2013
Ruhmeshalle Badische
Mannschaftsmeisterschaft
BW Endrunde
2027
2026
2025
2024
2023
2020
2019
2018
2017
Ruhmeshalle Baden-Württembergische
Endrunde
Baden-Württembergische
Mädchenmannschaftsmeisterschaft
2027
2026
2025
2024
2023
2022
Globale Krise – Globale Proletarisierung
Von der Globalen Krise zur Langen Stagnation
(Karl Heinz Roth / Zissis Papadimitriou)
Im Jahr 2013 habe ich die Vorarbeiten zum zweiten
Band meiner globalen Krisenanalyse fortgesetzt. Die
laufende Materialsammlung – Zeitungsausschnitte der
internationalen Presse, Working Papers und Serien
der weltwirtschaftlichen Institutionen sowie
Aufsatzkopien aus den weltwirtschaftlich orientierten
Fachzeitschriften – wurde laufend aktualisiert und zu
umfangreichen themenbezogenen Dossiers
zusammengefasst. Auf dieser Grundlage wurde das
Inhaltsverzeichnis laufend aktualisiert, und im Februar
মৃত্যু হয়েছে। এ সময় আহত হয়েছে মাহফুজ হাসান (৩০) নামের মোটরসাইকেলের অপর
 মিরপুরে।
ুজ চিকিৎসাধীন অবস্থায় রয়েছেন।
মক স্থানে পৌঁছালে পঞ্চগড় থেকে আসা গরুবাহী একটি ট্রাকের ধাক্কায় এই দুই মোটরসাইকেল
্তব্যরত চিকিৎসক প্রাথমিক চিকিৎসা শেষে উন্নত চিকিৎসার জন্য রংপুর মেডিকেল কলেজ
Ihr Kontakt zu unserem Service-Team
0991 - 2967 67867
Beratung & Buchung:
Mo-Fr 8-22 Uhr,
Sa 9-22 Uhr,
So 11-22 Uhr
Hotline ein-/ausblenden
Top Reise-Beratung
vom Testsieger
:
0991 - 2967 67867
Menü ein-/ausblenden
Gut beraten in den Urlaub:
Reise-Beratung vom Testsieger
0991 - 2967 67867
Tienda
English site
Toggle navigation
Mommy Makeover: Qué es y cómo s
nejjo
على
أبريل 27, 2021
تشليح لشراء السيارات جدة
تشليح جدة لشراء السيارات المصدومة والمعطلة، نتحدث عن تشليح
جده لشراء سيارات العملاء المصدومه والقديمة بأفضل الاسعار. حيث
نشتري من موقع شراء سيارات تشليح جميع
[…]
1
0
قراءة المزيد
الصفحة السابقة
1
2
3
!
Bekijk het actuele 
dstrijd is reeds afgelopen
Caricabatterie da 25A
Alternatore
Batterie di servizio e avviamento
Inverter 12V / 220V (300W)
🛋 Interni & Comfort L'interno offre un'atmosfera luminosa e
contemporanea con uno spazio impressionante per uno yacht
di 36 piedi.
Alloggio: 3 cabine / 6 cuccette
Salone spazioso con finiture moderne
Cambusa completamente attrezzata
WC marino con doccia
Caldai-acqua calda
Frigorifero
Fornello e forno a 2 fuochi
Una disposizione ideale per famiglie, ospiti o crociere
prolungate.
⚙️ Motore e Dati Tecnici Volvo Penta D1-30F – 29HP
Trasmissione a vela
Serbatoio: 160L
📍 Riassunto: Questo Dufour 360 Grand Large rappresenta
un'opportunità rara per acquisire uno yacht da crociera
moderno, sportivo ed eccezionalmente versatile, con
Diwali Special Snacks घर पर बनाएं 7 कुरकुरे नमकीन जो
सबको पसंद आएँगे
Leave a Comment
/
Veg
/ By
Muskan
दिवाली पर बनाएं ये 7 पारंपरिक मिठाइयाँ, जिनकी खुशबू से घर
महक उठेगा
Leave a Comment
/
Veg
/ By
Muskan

What to do ▸ Word for word, restate the lines of the data above that fall between the line holding "contemporanea con uno" and the line holding "Diwali Special Snacks", inclusive, and no other lines.

Your response ▸
contemporanea con uno spazio impressionante per uno yacht
di 36 piedi.
Alloggio: 3 cabine / 6 cuccette
Salone spazioso con finiture moderne
Cambusa completamente attrezzata
WC marino con doccia
Caldai-acqua calda
Frigorifero
Fornello e forno a 2 fuochi
Una disposizione ideale per famiglie, ospiti o crociere
prolungate.
⚙️ Motore e Dati Tecnici Volvo Penta D1-30F – 29HP
Trasmissione a vela
Serbatoio: 160L
📍 Riassunto: Questo Dufour 360 Grand Large rappresenta
un'opportunità rara per acquisire uno yacht da crociera
moderno, sportivo ed eccezionalmente versatile, con
Diwali Special Snacks घर पर बनाएं 7 कुरकुरे नमकीन जो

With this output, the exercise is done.